Using the records that follow, reproduce exactly the lines starting at the line containing "calendar heats up" and ending at the line containing "Stay All Day Liquid Li". Include both end lines and no pictures.
Content starts
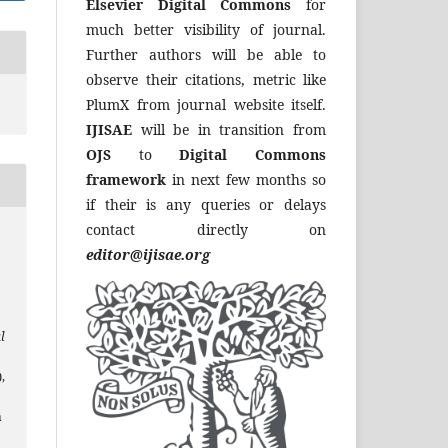
Elsevier Digital Commons
for
much better visibility of journal.
Further authors will be able to
observe their citations, metric like
PlumX from journal website itself.
IJISAE
will be in transition from
OJS
to
Digital Commons
framework
in next few months so
if their is any queries or delays
contact directly on
editor@ijisae.org
l
),
a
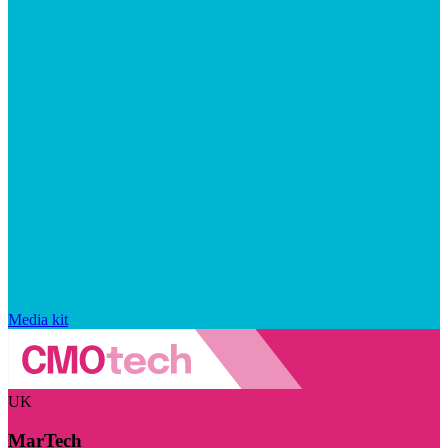
Media kit
UK
MarTech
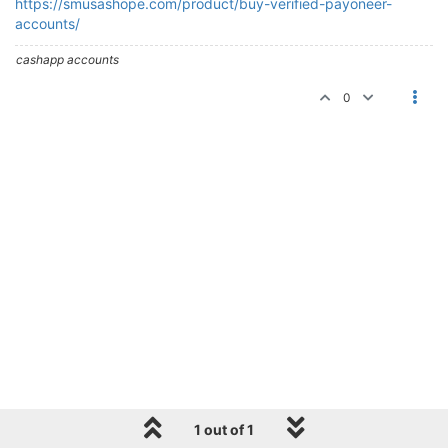
https://smusashope.com/product/buy-verified-payoneer-
accounts/
cashapp accounts
0
1 out of 1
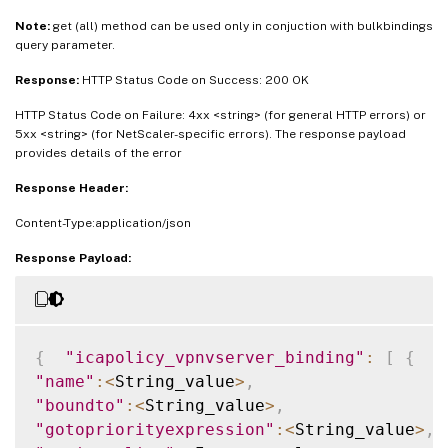
Note:
get (all) method can be used only in conjuction with bulkbindings
query parameter.
Response:
HTTP Status Code on Success: 200 OK
HTTP Status Code on Failure: 4xx <string> (for general HTTP errors) or
5xx <string> (for NetScaler-specific errors). The response payload
provides details of the error
Response Header:
Content-Type:application/json
Response Payload:
{
"icapolicy_vpnvserver_binding"
:
[
{
"name"
:
<
String_value
>
,
"boundto"
:
<
String_value
>
,
"gotopriorityexpression"
:
<
String_value
>
,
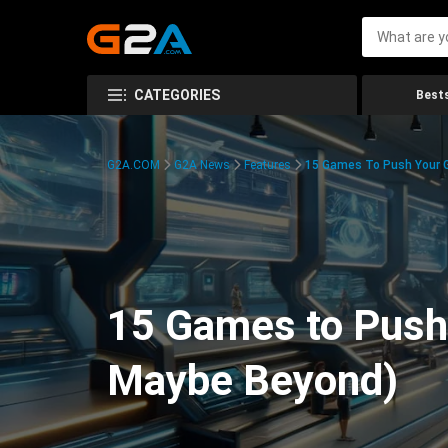
CATEGORIES
Bests
G2A.COM
G2A News
Features
15 Games To Push Your G
15 Games to Push 
Maybe Beyond)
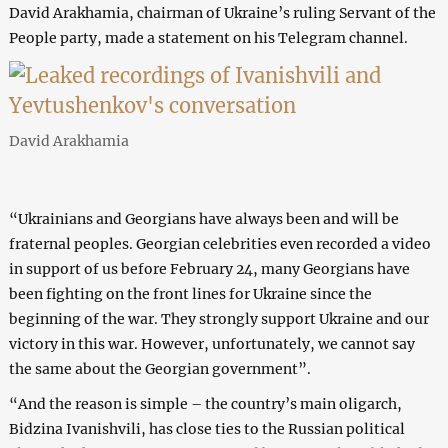
David Arakhamia, chairman of Ukraine’s ruling Servant of the
People party, made a statement on his Telegram channel.
David Arakhamia
“Ukrainians and Georgians have always been and will be
fraternal peoples. Georgian celebrities even recorded a video
in support of us before February 24, many Georgians have
been fighting on the front lines for Ukraine since the
beginning of the war. They strongly support Ukraine and our
victory in this war. However, unfortunately, we cannot say
the same about the Georgian government”.
“And the reason is simple – the country’s main oligarch,
Bidzina Ivanishvili, has close ties to the Russian political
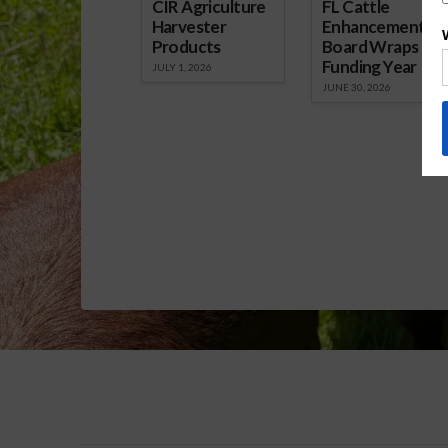
CIR Agriculture
FL Cattle
Harvester
Enhancement
Products
Board Wraps up
Funding Year
JULY 1, 2026
JUNE 30, 2026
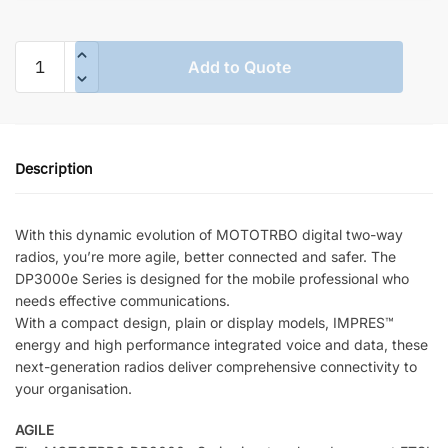
MOTOTRBO
Add to Quote
DP3661E
Portable
Radio
quantity
Description
With this dynamic evolution of MOTOTRBO digital two-way
radios, you’re more agile, better connected and safer. The
DP3000e Series is designed for the mobile professional who
needs effective communications.
With a compact design, plain or display models, IMPRES™
energy and high performance integrated voice and data, these
next-generation radios deliver comprehensive connectivity to
your organisation.
AGILE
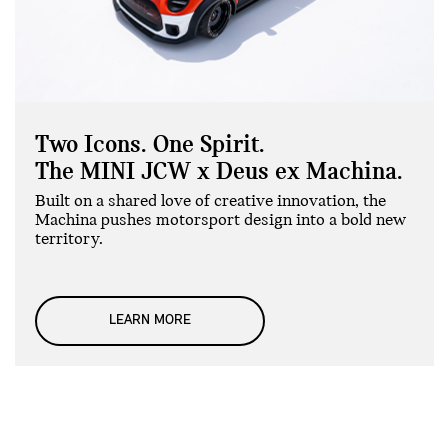
Two Icons. One Spirit.
The MINI JCW x Deus ex Machina.
Built on a shared love of creative innovation, the
Machina pushes motorsport design into a bold new
territory.
LEARN MORE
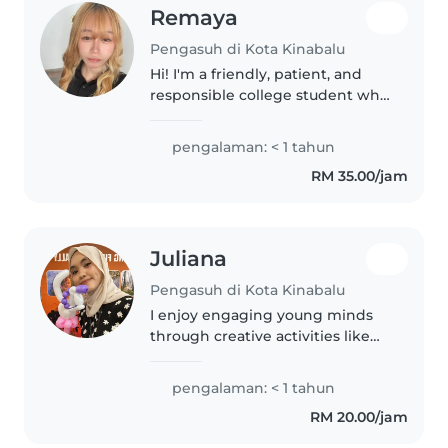
Remaya
Pengasuh di Kota Kinabalu
Hi! I'm a friendly, patient, and
responsible college student who
enjoys spending time with
children. I'm happy to help with
pengalaman: < 1 tahun
playtime, homework, simple
RM 35.00/jam
meals, and keeping kids safe..
Juliana
Pengasuh di Kota Kinabalu
I enjoy engaging young minds
through creative activities like
drawing and games. With a
fervent fillip focus on STEM, I
pengalaman: < 1 tahun
bring energy to babysitting with
RM 20.00/jam
patience and care. Fluent in..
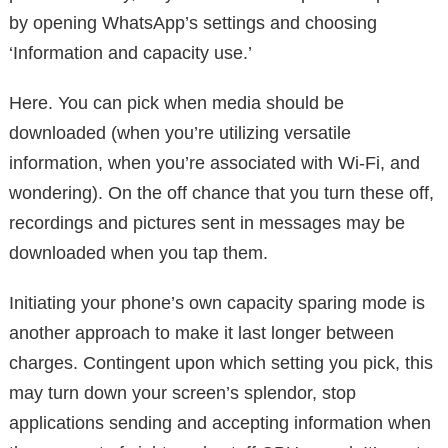
by opening WhatsApp’s settings and choosing
‘Information and capacity use.’
Here. You can pick when media should be
downloaded (when you’re utilizing versatile
information, when you’re associated with Wi-Fi, and
wondering). On the off chance that you turn these off,
recordings and pictures sent in messages may be
downloaded when you tap them.
Initiating your phone’s own capacity sparing mode is
another approach to make it last longer between
charges. Contingent upon which setting you pick, this
may turn down your screen’s splendor, stop
applications sending and accepting information when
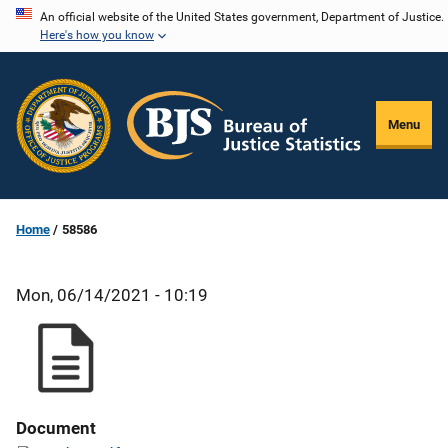
Skip
An official website of the United States government, Department of Justice.
Here's how you know
to
main
content
Menu
Home
58586
Mon, 06/14/2021 - 10:19
Document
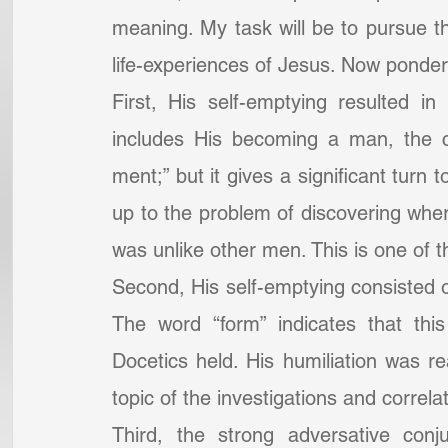
meaning. My task will be to pursue the
life-experiences of Jesus. Now ponder 
First, His self-emptying resulted i
includes His becoming a man, the ce
ment;” but it gives a significant turn 
up to the problem of discovering wh
was unlike other men. This is one of 
Second, His self-emptying consisted of 
The word “form” indicates that thi
Docetics held. His humiliation was rea
topic of the investigations and correla
Third, the strong adversative conj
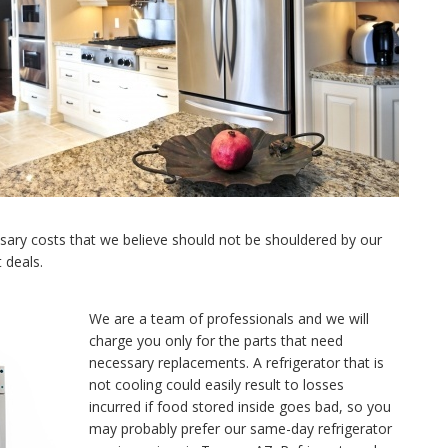
ary costs that we believe should not be shouldered by our
 deals.
We are a team of professionals and we will
charge you only for the parts that need
necessary replacements. A refrigerator that is
not cooling could easily result to losses
incurred if food stored inside goes bad, so you
may probably prefer our same-day refrigerator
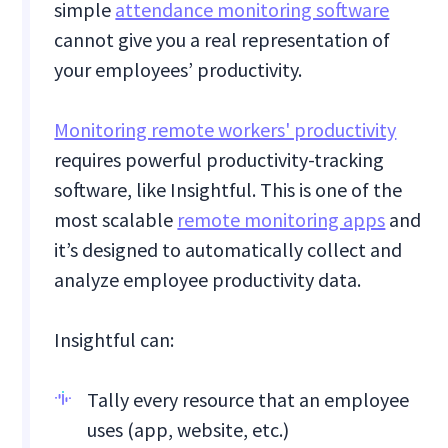
simple
attendance monitoring software
cannot give you a real representation of
your employees’ productivity.
Monitoring remote workers' productivity
requires powerful productivity-tracking
software, like Insightful. This is one of the
most scalable
remote monitoring apps
and
it’s designed to automatically collect and
analyze employee productivity data.
Insightful can:
Tally every resource that an employee
uses (app, website, etc.)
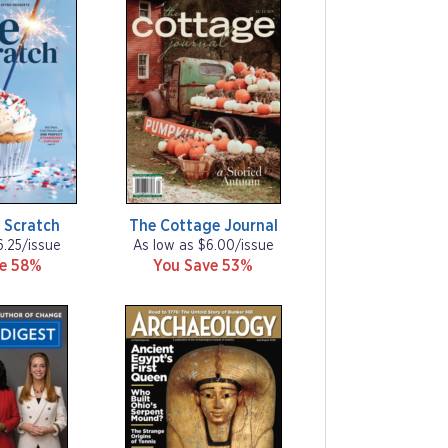
 Scratch
The Cottage Journal
6.25/issue
As low as $6.00/issue
ve 58%
You Save 53%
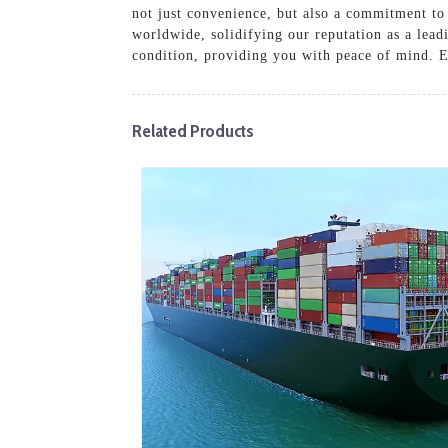
not just convenience, but also a commitment to 
worldwide, solidifying our reputation as a lead
condition, providing you with peace of mind. E
Related Products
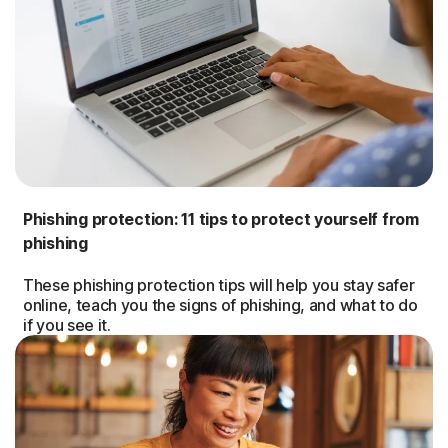
Phishing protection: 11 tips to protect yourself from
phishing
These phishing protection tips will help you stay safer
online, teach you the signs of phishing, and what to do
if you see it.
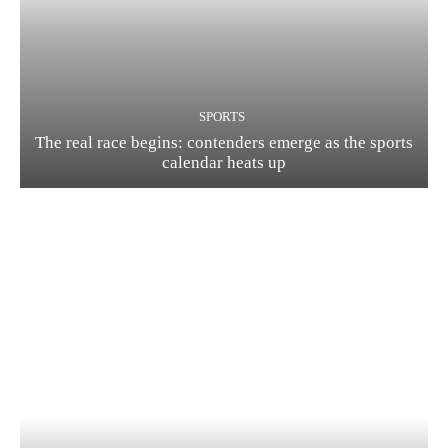
SPORTS
The real race begins: contenders emerge as the sports
calendar heats up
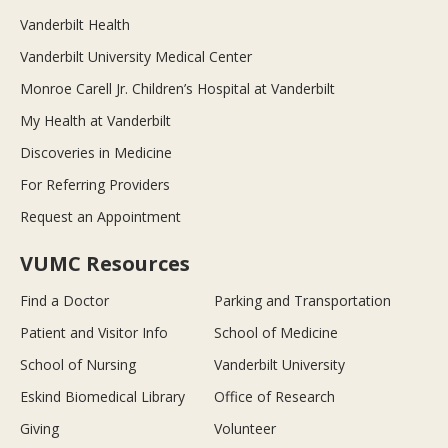
Vanderbilt Health
Vanderbilt University Medical Center
Monroe Carell Jr. Children’s Hospital at Vanderbilt
My Health at Vanderbilt
Discoveries in Medicine
For Referring Providers
Request an Appointment
VUMC Resources
Find a Doctor
Parking and Transportation
Patient and Visitor Info
School of Medicine
School of Nursing
Vanderbilt University
Eskind Biomedical Library
Office of Research
Giving
Volunteer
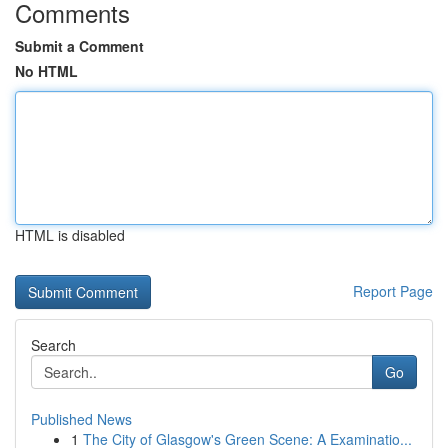
Comments
Submit a Comment
No HTML
HTML is disabled
Report Page
Search
Go
Published News
1
The City of Glasgow's Green Scene: A Examinatio...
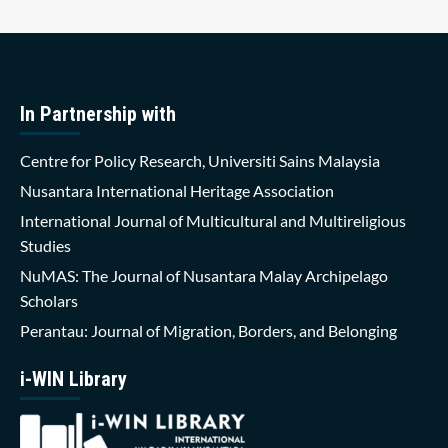
In Partnership with
Centre for Policy Research, Universiti Sains Malaysia
Nusantara International Heritage Association
International Journal of Multicultural and Multireligious
Studies
NuMAS: The Journal of Nusantara Malay Archipelago
Scholars
Perantau: Journal of Migration, Borders, and Belonging
i-WIN Library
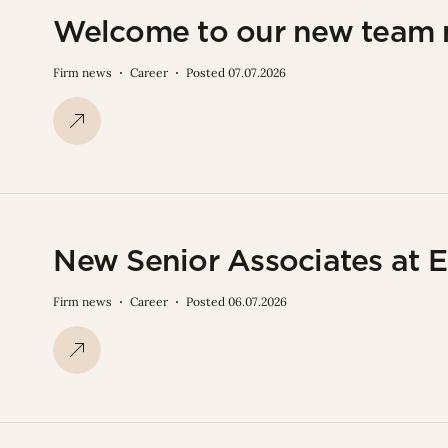
Welcome to our new team
Firm news
Career
Posted 07.07.2026
New Senior Associates at E
Firm news
Career
Posted 06.07.2026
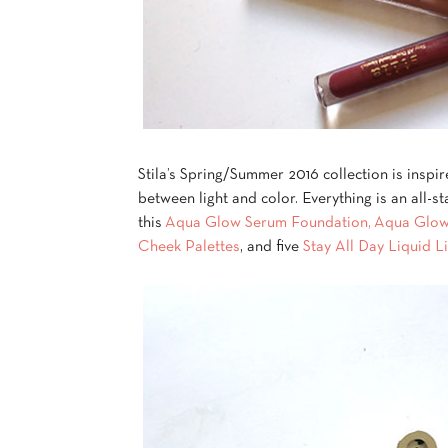
Stila’s Spring/Summer 2016 collection is inspi
between light and color. Everything is an all-st
this
Aqua Glow Serum Foundation,
Aqua Glow
Cheek Palettes
, and five
Stay All Day Liquid Li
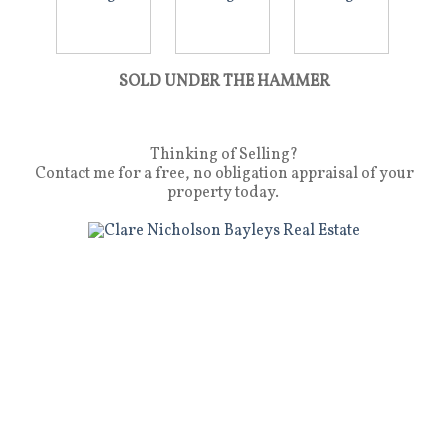
SOLD UNDER THE HAMMER
Thinking of Selling?
Contact me for a free, no obligation appraisal of your
property today.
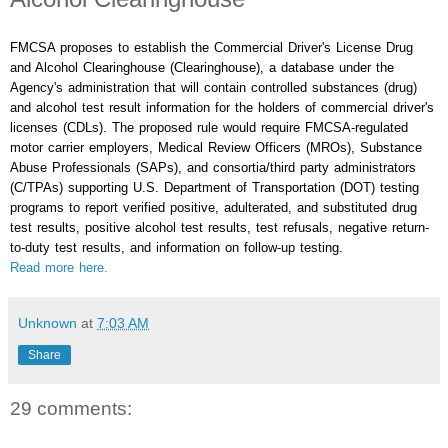
FMCSA proposes to establish the Commercial Driver's License Drug
and Alcohol Clearinghouse (Clearinghouse), a database under the
Agency's administration that will contain controlled substances (drug)
and alcohol test result information for the holders of commercial driver's
licenses (CDLs). The proposed rule would require FMCSA-regulated
motor carrier employers, Medical Review Officers (MROs), Substance
Abuse Professionals (SAPs), and consortia/third party administrators
(C/TPAs) supporting U.S. Department of Transportation (DOT) testing
programs to report verified positive, adulterated, and substituted drug
test results, positive alcohol test results, test refusals, negative return-
to-duty test results, and information on follow-up testing.
Read more here.
Unknown
at
7:03 AM
Share
29 comments:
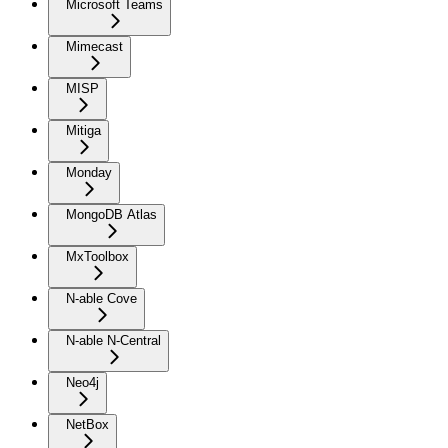
Microsoft Teams
Mimecast
MISP
Mitiga
Monday
MongoDB Atlas
MxToolbox
N-able Cove
N-able N-Central
Neo4j
NetBox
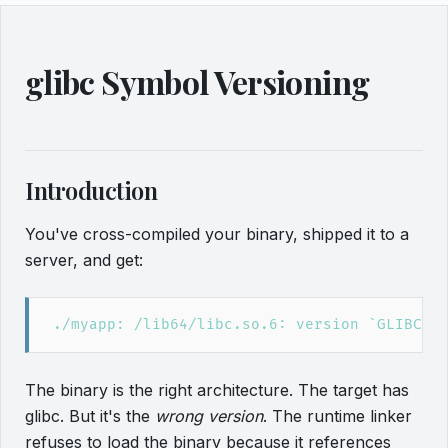
glibc Symbol Versioning
Introduction
You've cross-compiled your binary, shipped it to a
server, and get:
The binary is the right architecture. The target has
glibc. But it's the
wrong version
. The runtime linker
refuses to load the binary because it references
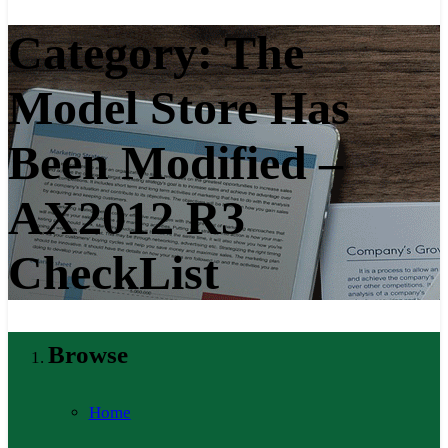
Category:
The
Model Store Has
Been Modified –
AX2012 R3
CheckList
Browse
Home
Content ends
**Result of the exercise:**
calendar heats up
Vanderbilt Health
Vanderbilt University Medical Center
Monroe Carell Jr. Children’s Hospital at Vanderbilt
My Health at Vanderbilt
Discoveries in Medicine
For Referring Providers
Request an Appointment
VUMC Resources
Find a Doctor
Parking and Transportation
Patient and Visitor Info
School of Medicine
School of Nursing
Vanderbilt University
Eskind Biomedical Library
Office of Research
Giving
Volunteer
Comments
Submit a Comment
No HTML
HTML is disabled
Report Page
Search
Go
Published News
1
The City of Glasgow's Green Scene: A Examinatio...
In Partnership with
Centre for Policy Research, Universiti Sains Malaysia
Nusantara International Heritage Association
International Journal of Multicultural and Multireligious
Studies
NuMAS: The Journal of Nusantara Malay Archipelago
Scholars
Perantau: Journal of Migration, Borders, and Belonging
i-WIN Library
Welcome to our new team
Firm news
Career
Posted 07.07.2026
New Senior Associates at E
Firm news
Career
Posted 06.07.2026
Stila’s Spring/Summer 2016 collection is inspi
between light and color. Everything is an all-st
this
Aqua Glow Serum Foundation,
Aqua Glow
Cheek Palettes
, and five
Stay All Day Liquid Li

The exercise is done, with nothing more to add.